> _What the exercise asks_:
Go through the entries below and say how many lines contain the string "schema"; write only that number.

> _Given records_:
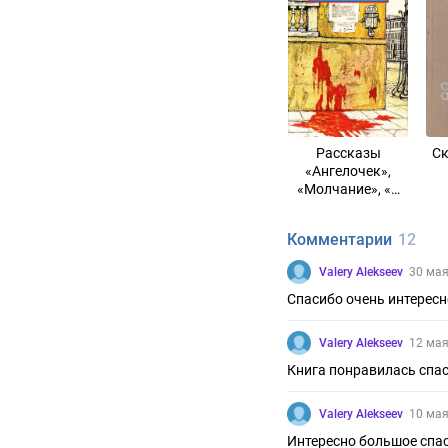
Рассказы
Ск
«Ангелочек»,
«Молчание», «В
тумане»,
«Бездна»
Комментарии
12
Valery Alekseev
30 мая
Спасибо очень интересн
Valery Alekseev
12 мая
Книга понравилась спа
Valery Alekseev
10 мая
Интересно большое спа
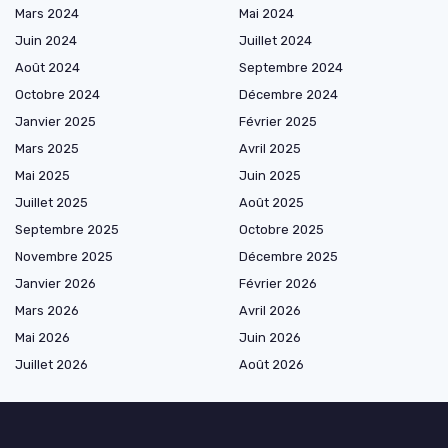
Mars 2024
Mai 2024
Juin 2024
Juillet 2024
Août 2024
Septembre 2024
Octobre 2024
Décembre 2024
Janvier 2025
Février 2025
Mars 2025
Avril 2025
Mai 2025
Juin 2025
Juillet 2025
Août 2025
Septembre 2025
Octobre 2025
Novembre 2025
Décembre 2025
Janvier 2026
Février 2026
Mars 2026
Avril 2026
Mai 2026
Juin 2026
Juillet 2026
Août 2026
---
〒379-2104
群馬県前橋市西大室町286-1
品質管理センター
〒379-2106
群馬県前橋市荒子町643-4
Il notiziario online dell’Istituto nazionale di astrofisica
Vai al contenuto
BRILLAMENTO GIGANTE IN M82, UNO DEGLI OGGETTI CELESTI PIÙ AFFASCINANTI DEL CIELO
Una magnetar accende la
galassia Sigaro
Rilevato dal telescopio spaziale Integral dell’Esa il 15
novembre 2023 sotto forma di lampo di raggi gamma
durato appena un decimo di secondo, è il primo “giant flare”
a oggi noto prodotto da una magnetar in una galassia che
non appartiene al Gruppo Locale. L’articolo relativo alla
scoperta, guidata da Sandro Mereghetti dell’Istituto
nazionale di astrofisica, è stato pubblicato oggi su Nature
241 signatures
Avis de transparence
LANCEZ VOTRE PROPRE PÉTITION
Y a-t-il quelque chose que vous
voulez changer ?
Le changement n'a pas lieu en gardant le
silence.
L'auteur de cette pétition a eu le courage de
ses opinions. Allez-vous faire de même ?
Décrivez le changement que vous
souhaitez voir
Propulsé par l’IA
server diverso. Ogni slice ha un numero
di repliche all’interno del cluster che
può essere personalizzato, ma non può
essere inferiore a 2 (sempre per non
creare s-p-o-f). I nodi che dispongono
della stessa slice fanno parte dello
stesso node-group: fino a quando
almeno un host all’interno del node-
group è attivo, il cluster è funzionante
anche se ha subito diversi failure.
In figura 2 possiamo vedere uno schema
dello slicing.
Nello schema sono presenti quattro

> _Task response_:
2